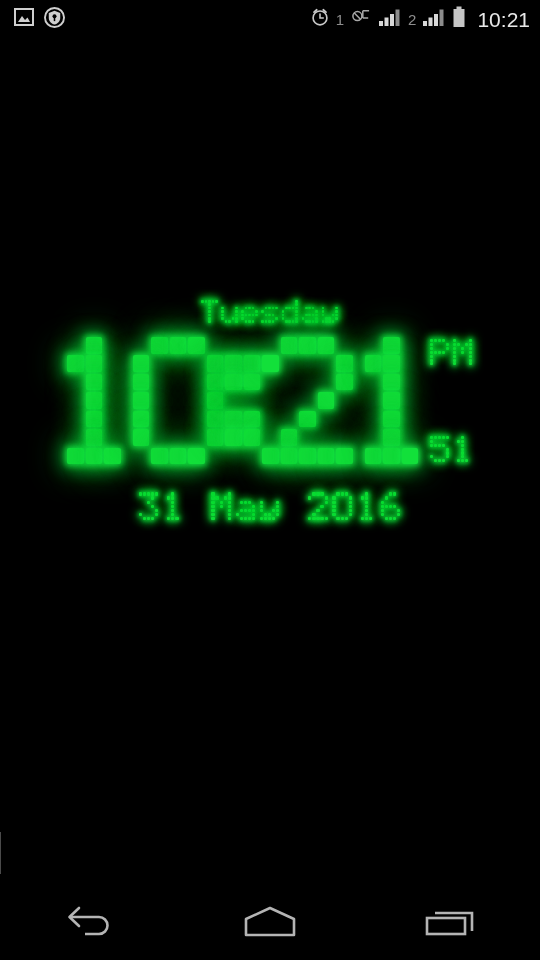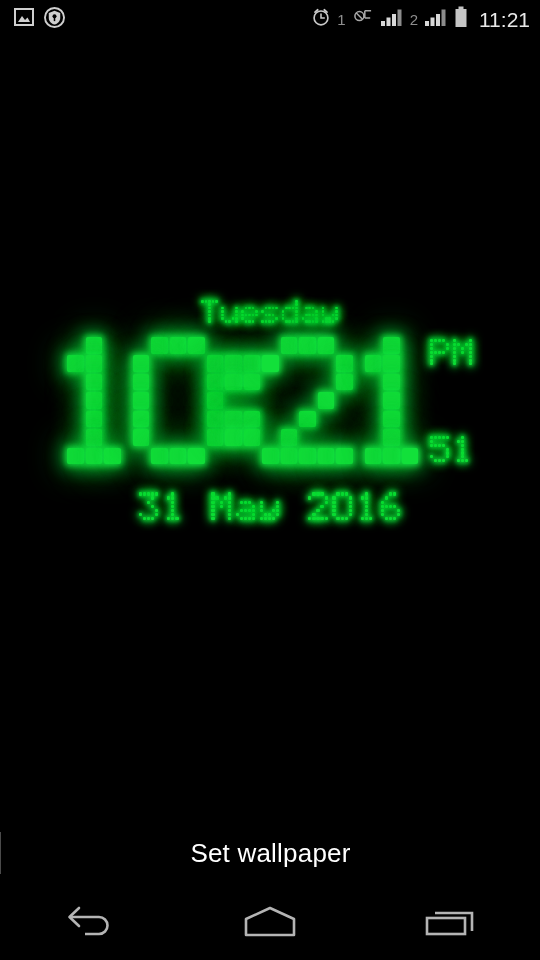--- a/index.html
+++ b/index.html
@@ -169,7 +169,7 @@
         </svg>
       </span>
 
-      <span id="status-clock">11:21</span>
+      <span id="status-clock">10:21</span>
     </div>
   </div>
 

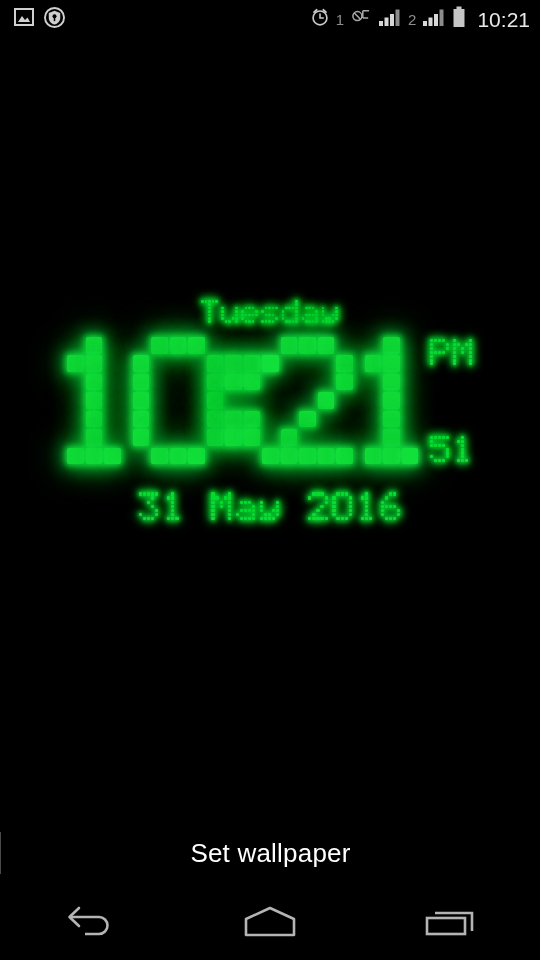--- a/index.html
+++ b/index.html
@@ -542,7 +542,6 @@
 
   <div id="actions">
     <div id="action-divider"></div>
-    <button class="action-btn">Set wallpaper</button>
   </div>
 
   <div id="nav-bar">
*****
Brief: Lines holding "span" in the listing above: report how many there are, with the number alone.

Task response: 3